Provided data
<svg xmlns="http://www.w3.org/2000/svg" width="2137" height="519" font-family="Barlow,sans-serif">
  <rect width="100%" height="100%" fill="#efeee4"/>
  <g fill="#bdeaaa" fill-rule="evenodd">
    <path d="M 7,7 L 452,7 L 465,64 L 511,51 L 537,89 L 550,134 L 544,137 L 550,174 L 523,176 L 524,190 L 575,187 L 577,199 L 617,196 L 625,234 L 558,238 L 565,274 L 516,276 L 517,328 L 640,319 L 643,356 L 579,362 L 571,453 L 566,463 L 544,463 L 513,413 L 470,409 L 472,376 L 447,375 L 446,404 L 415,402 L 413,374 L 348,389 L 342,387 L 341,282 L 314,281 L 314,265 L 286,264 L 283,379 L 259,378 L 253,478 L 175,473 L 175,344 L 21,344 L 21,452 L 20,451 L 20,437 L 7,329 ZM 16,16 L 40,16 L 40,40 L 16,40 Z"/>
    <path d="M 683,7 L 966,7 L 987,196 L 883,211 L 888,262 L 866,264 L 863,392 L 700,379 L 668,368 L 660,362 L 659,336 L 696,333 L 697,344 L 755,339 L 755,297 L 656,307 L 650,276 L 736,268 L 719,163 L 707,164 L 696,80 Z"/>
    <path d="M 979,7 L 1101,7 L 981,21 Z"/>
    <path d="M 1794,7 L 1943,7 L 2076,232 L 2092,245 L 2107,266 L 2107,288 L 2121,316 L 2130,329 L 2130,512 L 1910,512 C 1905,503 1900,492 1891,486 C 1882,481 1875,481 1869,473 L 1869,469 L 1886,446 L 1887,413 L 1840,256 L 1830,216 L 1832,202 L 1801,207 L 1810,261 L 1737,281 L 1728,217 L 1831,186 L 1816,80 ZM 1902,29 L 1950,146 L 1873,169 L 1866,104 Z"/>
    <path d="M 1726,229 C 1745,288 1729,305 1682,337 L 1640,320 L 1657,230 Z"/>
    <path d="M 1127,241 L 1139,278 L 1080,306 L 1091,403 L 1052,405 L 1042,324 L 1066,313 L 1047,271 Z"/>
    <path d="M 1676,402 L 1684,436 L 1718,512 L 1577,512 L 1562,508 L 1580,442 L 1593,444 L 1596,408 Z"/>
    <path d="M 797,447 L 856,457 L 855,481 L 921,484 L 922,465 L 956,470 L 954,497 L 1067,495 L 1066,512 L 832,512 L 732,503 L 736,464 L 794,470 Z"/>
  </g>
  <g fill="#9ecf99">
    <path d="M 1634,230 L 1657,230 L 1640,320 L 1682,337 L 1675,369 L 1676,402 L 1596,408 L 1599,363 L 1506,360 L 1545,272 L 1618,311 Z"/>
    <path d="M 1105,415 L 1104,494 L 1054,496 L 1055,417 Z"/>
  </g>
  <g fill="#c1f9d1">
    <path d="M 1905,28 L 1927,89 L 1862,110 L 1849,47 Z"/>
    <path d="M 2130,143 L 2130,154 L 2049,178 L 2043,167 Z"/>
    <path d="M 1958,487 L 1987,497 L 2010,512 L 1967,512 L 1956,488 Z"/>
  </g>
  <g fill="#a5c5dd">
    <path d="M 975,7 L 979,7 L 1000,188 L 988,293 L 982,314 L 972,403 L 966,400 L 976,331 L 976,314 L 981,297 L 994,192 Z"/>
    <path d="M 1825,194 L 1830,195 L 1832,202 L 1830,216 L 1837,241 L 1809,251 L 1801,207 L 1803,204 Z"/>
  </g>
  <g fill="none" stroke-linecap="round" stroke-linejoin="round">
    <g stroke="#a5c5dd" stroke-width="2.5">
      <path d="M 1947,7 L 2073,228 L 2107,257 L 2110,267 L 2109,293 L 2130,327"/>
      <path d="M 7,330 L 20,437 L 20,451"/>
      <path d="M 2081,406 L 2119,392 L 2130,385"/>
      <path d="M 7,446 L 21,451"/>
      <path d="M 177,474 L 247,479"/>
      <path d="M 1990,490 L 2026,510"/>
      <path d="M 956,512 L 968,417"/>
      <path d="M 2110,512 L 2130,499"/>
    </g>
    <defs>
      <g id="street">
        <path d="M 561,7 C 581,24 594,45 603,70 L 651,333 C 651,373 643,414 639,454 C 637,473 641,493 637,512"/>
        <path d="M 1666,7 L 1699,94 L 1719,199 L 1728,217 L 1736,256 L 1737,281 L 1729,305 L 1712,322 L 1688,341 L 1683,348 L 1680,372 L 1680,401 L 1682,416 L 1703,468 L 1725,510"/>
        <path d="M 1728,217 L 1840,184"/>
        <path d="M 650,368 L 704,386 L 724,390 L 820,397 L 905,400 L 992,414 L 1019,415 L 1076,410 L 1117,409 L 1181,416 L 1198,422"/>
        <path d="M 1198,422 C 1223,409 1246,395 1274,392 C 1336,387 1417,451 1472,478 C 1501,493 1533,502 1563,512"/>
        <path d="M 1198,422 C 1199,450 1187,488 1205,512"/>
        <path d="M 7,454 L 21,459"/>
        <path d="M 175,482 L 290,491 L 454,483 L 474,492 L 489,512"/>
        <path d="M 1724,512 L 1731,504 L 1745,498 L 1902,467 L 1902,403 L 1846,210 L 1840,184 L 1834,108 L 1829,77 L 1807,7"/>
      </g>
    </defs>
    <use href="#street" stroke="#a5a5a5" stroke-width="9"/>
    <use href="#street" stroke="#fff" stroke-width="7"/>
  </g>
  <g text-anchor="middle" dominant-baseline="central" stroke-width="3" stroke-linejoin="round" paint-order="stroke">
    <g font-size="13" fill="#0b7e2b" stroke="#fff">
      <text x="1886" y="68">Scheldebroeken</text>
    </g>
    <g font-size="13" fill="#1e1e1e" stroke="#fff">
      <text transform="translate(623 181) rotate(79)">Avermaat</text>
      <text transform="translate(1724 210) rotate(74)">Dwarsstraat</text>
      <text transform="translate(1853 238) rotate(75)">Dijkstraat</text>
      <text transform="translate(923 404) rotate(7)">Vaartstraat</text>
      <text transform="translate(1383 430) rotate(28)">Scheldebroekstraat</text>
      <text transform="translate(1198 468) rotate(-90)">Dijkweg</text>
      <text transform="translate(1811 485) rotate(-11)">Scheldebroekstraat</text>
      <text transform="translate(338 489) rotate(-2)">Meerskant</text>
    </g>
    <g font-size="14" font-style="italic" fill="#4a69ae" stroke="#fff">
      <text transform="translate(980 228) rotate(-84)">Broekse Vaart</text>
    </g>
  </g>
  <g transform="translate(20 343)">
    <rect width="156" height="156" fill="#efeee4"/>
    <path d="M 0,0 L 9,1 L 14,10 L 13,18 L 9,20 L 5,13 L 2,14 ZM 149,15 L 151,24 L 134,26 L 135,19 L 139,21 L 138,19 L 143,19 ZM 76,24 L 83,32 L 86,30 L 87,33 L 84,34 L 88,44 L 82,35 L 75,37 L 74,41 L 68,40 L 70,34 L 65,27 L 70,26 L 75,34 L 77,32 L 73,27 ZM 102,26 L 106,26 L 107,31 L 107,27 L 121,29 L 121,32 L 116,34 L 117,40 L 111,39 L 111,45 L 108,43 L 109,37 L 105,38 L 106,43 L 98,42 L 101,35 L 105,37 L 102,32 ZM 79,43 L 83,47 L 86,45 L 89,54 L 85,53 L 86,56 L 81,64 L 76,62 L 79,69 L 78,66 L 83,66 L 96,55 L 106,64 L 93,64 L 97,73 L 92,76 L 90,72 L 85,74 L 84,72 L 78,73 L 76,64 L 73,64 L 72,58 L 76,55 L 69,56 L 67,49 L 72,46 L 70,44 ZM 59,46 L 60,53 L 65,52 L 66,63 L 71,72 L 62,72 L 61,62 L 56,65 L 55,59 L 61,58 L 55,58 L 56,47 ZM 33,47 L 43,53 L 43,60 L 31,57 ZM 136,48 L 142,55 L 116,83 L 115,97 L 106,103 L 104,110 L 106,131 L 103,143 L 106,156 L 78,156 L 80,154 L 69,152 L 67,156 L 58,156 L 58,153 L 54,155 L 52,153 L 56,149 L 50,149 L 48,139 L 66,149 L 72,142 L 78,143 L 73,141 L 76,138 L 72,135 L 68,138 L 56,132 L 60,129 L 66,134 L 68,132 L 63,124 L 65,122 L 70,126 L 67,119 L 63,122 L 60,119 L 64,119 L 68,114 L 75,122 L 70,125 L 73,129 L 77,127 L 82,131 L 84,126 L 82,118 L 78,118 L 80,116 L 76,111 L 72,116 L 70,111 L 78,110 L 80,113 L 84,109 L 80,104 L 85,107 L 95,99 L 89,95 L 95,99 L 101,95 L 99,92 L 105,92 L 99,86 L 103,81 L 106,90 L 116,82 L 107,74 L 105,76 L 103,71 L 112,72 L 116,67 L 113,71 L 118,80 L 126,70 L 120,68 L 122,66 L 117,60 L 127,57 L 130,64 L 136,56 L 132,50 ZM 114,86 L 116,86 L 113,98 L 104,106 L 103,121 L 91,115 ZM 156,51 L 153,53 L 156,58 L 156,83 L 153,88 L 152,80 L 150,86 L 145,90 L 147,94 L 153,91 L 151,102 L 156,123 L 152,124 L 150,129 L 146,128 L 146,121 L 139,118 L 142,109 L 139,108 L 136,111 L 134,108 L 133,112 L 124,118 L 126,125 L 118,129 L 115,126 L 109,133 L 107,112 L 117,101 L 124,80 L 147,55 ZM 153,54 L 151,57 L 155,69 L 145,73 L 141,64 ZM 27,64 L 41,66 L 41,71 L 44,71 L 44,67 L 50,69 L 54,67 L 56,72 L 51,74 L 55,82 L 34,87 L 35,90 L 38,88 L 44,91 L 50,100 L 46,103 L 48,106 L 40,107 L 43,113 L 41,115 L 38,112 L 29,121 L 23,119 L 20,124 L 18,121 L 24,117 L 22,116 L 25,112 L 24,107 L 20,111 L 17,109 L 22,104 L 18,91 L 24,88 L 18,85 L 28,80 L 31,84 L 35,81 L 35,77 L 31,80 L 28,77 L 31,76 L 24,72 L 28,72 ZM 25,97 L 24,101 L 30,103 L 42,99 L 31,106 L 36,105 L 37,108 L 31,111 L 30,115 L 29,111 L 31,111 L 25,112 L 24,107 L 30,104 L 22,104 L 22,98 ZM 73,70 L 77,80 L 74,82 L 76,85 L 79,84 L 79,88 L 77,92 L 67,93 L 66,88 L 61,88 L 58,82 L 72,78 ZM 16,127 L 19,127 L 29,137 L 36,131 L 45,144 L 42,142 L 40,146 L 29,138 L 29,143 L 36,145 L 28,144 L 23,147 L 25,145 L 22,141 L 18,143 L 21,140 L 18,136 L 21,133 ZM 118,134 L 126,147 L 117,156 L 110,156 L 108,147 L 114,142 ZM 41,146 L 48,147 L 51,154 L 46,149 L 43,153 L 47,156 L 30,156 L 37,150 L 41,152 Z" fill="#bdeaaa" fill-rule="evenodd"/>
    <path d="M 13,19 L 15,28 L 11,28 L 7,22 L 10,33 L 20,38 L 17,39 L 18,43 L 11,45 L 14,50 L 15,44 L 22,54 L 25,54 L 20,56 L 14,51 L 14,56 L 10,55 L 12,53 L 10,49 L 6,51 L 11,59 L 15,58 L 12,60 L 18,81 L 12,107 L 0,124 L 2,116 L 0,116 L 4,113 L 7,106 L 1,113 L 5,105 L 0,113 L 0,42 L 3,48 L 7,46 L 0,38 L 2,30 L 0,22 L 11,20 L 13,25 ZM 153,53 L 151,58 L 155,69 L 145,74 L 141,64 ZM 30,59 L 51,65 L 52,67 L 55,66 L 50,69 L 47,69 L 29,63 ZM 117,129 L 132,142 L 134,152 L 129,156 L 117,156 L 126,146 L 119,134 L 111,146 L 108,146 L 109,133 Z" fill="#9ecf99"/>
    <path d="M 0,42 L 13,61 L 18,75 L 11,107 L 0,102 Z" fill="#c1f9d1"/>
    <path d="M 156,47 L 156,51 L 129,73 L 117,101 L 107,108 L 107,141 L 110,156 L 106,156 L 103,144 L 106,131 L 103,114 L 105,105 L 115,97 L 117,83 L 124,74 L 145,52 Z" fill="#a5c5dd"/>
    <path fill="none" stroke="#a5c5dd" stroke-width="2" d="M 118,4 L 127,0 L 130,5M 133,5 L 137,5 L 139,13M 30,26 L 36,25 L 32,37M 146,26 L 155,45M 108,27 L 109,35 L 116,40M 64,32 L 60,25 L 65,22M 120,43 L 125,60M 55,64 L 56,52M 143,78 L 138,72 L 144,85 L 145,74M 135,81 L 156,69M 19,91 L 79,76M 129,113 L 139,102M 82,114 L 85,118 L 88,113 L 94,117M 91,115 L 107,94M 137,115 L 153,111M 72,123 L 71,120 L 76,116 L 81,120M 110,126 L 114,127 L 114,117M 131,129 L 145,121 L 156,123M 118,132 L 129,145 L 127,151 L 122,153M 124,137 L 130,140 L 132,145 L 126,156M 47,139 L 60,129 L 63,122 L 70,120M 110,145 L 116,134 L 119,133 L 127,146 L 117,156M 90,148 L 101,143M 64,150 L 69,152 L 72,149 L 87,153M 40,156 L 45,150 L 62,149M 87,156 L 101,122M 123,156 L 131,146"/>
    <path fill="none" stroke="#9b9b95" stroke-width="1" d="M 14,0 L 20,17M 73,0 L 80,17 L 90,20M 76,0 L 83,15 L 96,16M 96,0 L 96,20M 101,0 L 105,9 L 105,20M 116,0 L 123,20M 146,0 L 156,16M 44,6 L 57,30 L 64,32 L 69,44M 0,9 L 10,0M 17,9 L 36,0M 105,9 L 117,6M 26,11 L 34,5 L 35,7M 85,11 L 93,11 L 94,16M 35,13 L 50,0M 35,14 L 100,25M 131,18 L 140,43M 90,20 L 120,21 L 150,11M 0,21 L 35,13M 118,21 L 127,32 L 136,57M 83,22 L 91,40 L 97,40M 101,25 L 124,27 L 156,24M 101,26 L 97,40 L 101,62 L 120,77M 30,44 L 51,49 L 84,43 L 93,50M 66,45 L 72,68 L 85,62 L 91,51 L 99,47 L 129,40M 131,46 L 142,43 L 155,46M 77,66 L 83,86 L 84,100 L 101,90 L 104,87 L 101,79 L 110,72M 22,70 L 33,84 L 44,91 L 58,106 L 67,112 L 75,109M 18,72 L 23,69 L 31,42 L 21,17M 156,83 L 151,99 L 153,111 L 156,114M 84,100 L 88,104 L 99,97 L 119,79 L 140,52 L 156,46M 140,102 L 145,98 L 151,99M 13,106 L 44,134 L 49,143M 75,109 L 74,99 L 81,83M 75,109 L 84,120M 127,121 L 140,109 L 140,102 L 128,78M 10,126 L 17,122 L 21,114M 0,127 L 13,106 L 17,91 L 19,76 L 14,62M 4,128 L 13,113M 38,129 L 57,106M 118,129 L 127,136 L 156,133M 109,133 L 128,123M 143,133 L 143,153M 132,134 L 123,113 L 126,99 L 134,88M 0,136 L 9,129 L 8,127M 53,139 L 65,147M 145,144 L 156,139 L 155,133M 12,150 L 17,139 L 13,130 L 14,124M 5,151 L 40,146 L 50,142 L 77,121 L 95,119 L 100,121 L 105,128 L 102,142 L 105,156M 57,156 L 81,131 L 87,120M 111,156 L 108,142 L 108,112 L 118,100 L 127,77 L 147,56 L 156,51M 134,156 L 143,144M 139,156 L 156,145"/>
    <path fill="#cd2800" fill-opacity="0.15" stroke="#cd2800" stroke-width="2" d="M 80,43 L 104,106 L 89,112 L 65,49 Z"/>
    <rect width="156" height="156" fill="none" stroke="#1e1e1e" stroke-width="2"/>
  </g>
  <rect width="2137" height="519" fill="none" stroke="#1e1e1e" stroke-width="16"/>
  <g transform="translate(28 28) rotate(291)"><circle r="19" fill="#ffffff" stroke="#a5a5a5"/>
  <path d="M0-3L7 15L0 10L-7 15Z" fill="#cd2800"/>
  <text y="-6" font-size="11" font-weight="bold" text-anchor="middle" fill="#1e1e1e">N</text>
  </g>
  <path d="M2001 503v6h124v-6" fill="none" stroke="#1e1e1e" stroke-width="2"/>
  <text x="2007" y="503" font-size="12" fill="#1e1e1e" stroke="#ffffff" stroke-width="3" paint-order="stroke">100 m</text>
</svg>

Required action
Go through the material above, and wherever a line contains the string "round", return it.

Your solution
  <g fill="none" stroke-linecap="round" stroke-linejoin="round">
  <g text-anchor="middle" dominant-baseline="central" stroke-width="3" stroke-linejoin="round" paint-order="stroke">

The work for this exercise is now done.